ジークは診療所で出会った少年の事を2人に聞こうと思ったようで、席に座るとエルトはジークの態度に小さくため息を吐いた。


「いや、こんな場末の冒険者の店に王子様がくるなんて事はあり得ないんだ。下手に敬語を使っても不味いだろ?」


「まぁ、そう言う事にしておくよ。それで聞きたい事とは何だい?」


ジークは状況が状況だから仕方ないと苦笑いを浮かべると、エルトも彼の言い分がわかるようで、ジークの非礼を責めることはない。

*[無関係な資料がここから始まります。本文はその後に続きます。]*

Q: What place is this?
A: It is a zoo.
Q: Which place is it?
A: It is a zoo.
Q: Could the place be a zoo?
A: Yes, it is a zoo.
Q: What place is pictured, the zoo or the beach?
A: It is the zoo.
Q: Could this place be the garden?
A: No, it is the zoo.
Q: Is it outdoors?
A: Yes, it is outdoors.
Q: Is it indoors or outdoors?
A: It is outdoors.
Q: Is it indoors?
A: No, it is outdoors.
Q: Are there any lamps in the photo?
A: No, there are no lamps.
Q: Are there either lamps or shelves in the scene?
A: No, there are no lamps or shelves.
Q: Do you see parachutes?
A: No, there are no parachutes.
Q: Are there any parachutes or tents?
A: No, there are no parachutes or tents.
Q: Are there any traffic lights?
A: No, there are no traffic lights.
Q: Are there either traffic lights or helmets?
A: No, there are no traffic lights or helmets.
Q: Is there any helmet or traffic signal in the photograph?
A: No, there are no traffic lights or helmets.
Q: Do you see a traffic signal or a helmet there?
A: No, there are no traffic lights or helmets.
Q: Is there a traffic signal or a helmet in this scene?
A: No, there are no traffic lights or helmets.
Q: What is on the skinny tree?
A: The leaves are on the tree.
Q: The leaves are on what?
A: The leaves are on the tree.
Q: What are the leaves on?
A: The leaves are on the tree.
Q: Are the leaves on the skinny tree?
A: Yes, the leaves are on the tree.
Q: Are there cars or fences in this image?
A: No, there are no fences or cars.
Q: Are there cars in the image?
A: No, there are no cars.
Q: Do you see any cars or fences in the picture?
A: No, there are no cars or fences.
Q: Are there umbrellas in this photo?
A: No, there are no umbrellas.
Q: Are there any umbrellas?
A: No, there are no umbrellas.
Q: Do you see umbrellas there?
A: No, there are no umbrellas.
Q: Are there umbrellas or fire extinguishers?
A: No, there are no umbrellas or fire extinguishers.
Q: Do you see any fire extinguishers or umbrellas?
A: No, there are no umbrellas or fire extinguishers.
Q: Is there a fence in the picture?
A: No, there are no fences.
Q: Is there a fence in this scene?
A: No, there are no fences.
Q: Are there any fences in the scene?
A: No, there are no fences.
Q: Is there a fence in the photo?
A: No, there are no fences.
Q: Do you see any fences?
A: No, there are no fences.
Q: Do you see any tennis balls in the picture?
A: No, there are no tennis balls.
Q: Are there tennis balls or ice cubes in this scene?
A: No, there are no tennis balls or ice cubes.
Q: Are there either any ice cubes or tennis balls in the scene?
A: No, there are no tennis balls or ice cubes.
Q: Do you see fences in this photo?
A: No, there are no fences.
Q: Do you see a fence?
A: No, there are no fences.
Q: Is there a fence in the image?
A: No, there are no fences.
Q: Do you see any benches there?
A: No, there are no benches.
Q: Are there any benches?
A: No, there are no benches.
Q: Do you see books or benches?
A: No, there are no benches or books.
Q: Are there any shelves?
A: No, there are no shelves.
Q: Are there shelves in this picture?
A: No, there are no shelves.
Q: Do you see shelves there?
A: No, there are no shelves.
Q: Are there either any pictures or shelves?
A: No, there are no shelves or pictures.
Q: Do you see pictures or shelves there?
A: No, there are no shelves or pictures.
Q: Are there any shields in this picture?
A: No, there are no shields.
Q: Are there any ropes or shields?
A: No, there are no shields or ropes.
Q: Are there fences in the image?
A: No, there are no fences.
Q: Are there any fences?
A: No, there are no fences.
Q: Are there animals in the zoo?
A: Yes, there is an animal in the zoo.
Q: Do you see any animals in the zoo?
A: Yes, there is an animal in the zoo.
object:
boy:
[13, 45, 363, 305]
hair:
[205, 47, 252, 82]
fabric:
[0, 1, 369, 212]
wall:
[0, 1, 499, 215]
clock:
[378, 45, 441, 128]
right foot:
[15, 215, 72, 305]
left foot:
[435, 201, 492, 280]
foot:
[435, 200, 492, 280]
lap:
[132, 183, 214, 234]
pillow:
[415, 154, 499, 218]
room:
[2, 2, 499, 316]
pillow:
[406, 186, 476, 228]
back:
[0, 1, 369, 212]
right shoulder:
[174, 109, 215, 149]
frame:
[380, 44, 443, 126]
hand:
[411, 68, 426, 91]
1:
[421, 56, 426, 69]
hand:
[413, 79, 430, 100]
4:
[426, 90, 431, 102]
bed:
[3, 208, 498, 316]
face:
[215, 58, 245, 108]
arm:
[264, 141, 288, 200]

「あぁ。昼間にライオネットって奴と出会ったんだけど」


「ライオネット?」


「あぁ……」


ジークはライオネットと名乗った少年の特徴をあげて行くと、エルトは苦笑いを浮かべ、カインは珍しく眉間にしわを寄せている。


「それで、俺の予想では十中八九、ライオ王子だと思うんだけど」


「間違いなく、ライオだね」


「……護衛も付けずに1人で出歩くか?」


ジークはライオネットとライオが同一人物ではないかと言うと、やはり、ジークの予想通りである。


「いや、護衛1人で歩きまわる兄貴の事を考えるとあまり変わらないんじゃないのか?」


「それを言われると少し痛いけど、私はカインの能力を買ってるからね。警護は騎士を付けてくれと言われるんだけど、彼らは腰が重いから、街を歩くときにはカインのような平民出の人間が使いやすい」


ジークはエルトにももう少し自分の身の安全を考えて欲しいと言うが、エルトは状況を多少なりとは考えているようでくすりと笑う。


「まぁ、私の口から、それとなく伝えてみよう。流石に自重して貰わないと危ないからね。ライオはシュミットを疑っていないはずだから、変な事件に巻き込まれても困るし」


「頼む。最終日前にライオ王子が事件に巻き込まれるとかは本当に止めてくれよ。ルッケルがとんでもない事になるからな」


「そこは注意しておく。何かあったら、ライオ様探索を任せるから」


エルトは自分の苦言をライオが聞きいれるか不安がある物の何もしないわけにはいかないため、それとなく伝える事を約束するとカインは笑顔でジークに難問を押し付ける。


「そうならないようにしてくれ」


「気を付けるよ。それでジーク、注文良いかな?」


「あぁ」


ジークはカインの言葉に小さくため息を吐くと2人はメニューを選び終えたようで注文をし、ジークはジルに2人の注文を持って行く。


「しかし、ライオも無茶をするね」


「ライオ様は王都以外に出るのは初めてですから、仕方ないとは思いますが……もう少し考えて欲しい物です。アズ様に話をして優秀な私兵団を数名護衛に付けて頂きましょう」


「そうだな。付けてきた騎士だとライオがみたい物を見落としてしまうだろうからね。と言うか、ジークに頼むのが1番速いと思うんだけど、私との繋がりを考えると難しいしね」


エルトはライオの様子に小さくため息を吐くと臣下の顔になったカインはライオの気持ちもわかるようだが問題になっても困るため、アズに援助要請をする必要があると言う。